A Key-Value Store is just a HashMap available over the network. Makes the same get/put/append operations available to clients.

Diagram: A Client box on the left sends get("foo") to a KV Store (Server) box on the right. The server responds with "bar". Note: serialization converts data to bytes.

Diagram: Client sends put("foo", "baz") to KV Store.

Remote Procedure Call (RPC)

An RPC abstracts a network interaction as a method call. It consists of two messages:

  • Request message
    • name of method to call
    • all the arguments
  • Response message
    • how the method terminated
    • success/failure + return value

Naive RPC

  • Allows calling remote methods
  • Failure model: no failures allowed

Naive RPC works like a local method call — send a request, get a response. But this only works if nothing goes wrong with the network or the server.


Standard Fault Model

What can go wrong in the standard fault model?

  • Drop — messages can be lost entirely
  • Delay / reorder — messages can arrive late or out of order
  • Duplicate — the same message can arrive more than once
  • Machine crashes — a machine can stop running at any time

Failure Scenarios

Under the standard fault model, even a simple RPC can fail in multiple ways:

Diagram (Scenario 1 — request dropped): Client sends a request ("req") toward Server. The request is dropped (marked with a red X) before reaching the server. The server never sees the request.

Diagram (Scenario 2 — response dropped): Client sends a request that successfully reaches the Server. The server processes it and sends a response, but the response is dropped (marked with a red X) before reaching the client.

Note that the two scenarios are indistinguishable from the client's perspective — in both cases, the client sent a request and never got a response. But the outcomes are very different: in scenario 1 the server never executed the request, while in scenario 2 it did.

Retry

The client's solution: if you don't get a response, retry — send the request again.

Diagram (Scenario 1 with retry — request dropped): Client sends a request toward Server. The request is dropped (red X). The client retries: it sends the request again, and this time it reaches the Server. The server executes it and responds. (Circled in blue: the client's retry logic.)

Diagram (Scenario 2 with retry — response dropped): Client sends a request that reaches the Server. The server processes it, but the response is dropped (red X). The client retries: it sends the request again, and the server receives it a second time. (Circled in blue: the client's retry logic.)

The problem: in scenario 2, the server executes the request twice.

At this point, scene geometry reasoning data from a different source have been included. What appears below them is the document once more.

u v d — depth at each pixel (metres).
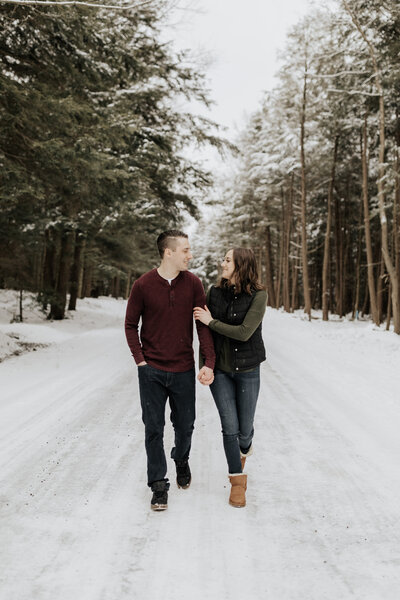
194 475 3.77
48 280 20.48
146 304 3.25
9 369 8.33
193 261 59.84
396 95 17.45
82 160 9.26
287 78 23.95
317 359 9.90
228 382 3.31
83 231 17.33
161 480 3.16
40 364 8.95
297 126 25.44
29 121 8.94
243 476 3.22
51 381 7.34
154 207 17.30
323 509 3.17
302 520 3.01
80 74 10.35
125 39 11.42
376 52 17.05
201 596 2.22
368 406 6.02
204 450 4.32
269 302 39.28
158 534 2.80
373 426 5.15
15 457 4.06
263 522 2.97
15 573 2.38
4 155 8.88
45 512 3.06
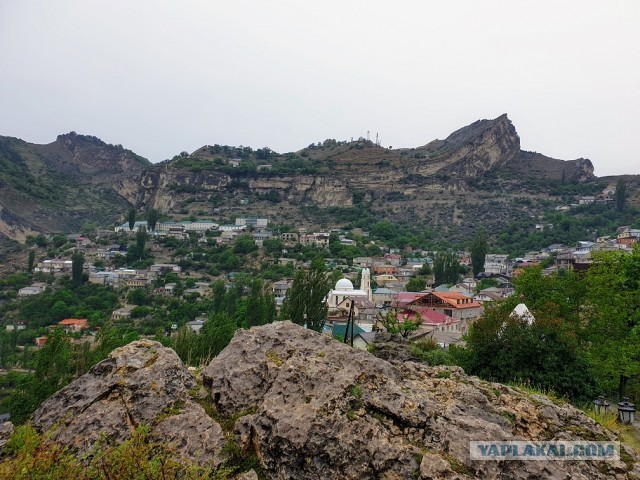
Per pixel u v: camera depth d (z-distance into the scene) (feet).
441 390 36.01
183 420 29.76
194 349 113.70
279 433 27.71
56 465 24.63
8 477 23.11
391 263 468.75
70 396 32.71
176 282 386.73
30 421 31.60
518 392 39.88
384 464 26.53
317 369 31.45
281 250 490.90
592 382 65.21
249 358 34.58
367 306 229.25
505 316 75.61
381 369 33.40
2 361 237.86
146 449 25.11
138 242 471.21
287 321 39.01
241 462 27.99
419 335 154.30
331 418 28.09
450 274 372.38
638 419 64.13
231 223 622.95
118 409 30.42
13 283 380.37
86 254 486.38
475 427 28.81
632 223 510.58
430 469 25.67
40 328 281.74
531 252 472.85
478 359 70.18
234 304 264.11
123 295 357.00
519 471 26.91
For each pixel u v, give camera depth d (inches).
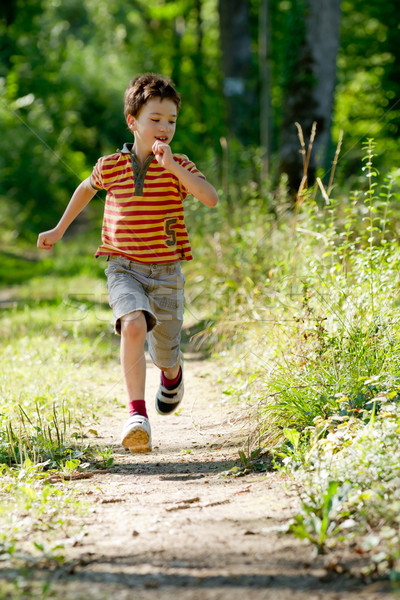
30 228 1306.6
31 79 1510.8
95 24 2102.6
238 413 267.3
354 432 192.4
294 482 176.4
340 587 120.8
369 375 225.0
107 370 386.3
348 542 136.9
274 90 1117.7
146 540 147.8
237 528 151.8
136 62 1827.0
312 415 215.9
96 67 1775.3
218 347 371.6
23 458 223.9
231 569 130.7
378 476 160.4
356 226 306.5
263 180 626.2
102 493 189.2
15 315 559.5
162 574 129.8
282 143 626.2
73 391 318.3
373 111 1189.1
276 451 205.8
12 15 1451.8
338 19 622.8
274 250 402.3
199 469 211.3
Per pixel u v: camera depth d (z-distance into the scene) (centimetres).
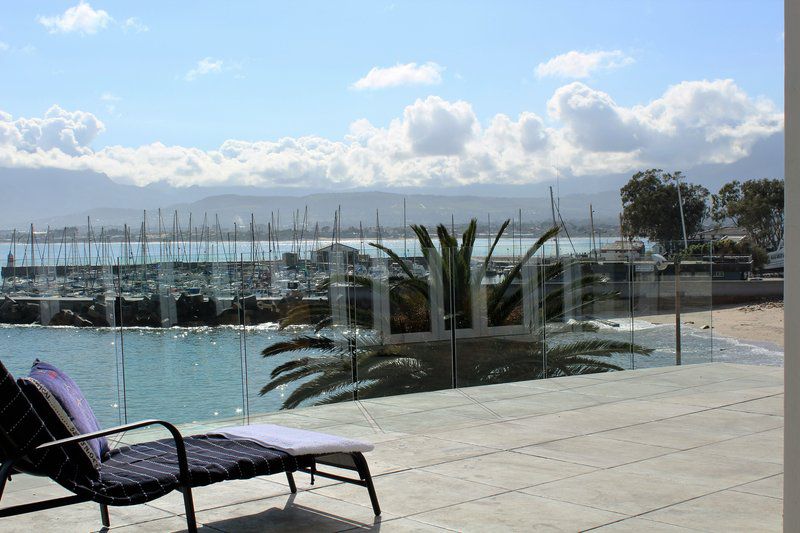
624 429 671
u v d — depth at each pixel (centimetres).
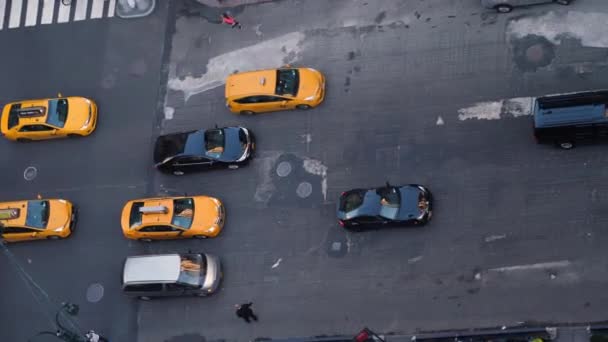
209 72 5222
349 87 4972
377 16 5094
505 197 4525
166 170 4972
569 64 4697
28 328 4859
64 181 5166
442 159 4691
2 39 5606
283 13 5247
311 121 4947
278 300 4625
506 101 4709
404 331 4416
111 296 4844
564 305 4259
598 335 4122
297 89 4897
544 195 4475
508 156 4600
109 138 5209
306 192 4809
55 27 5562
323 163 4844
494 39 4856
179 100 5203
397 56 4969
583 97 4372
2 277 5000
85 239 4997
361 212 4544
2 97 5453
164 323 4722
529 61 4759
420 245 4547
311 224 4734
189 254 4697
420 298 4453
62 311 4859
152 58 5341
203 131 4928
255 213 4834
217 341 4628
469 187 4591
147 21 5444
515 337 4209
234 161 4862
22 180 5219
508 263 4403
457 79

For operations like put, this may be harmless, but for operations like append, executing twice changes the result.

Idempotence

  • f() is equivalent to f(); f()
  • An idempotent operation can be safely retried because executing it multiple times has the same effect as executing it once.
  • If your operations are idempotent, then you can just retry it directly with no extra server logic.
  • We will be interested in making it safe to retry non-idempotent operations.

Naive RPC + Sequence Numbers

  • Unique id (sequence number) on every (new) message
  • Server stores a set of executed sequence numbers (grows without bound)
  • To handle multiple clients: server stores a set of (client_id, seq num, response) tuples
    • Optimization: only store the highest sequence number per client (requires no concurrent requests from one client)

Diagram: Client sends a request to Server (executed, marked with a bracket). The response is dropped (red X). Client retries by sending the same request again. Server recognizes the duplicate sequence number. If we are not careful, we might think the server can just ignore the duplicate, because it was already executed. But the client may not know it was executed. So the server should retransmit the stored response without re-executing (marked with a bracket) — this is safe even for non-idempotent operations.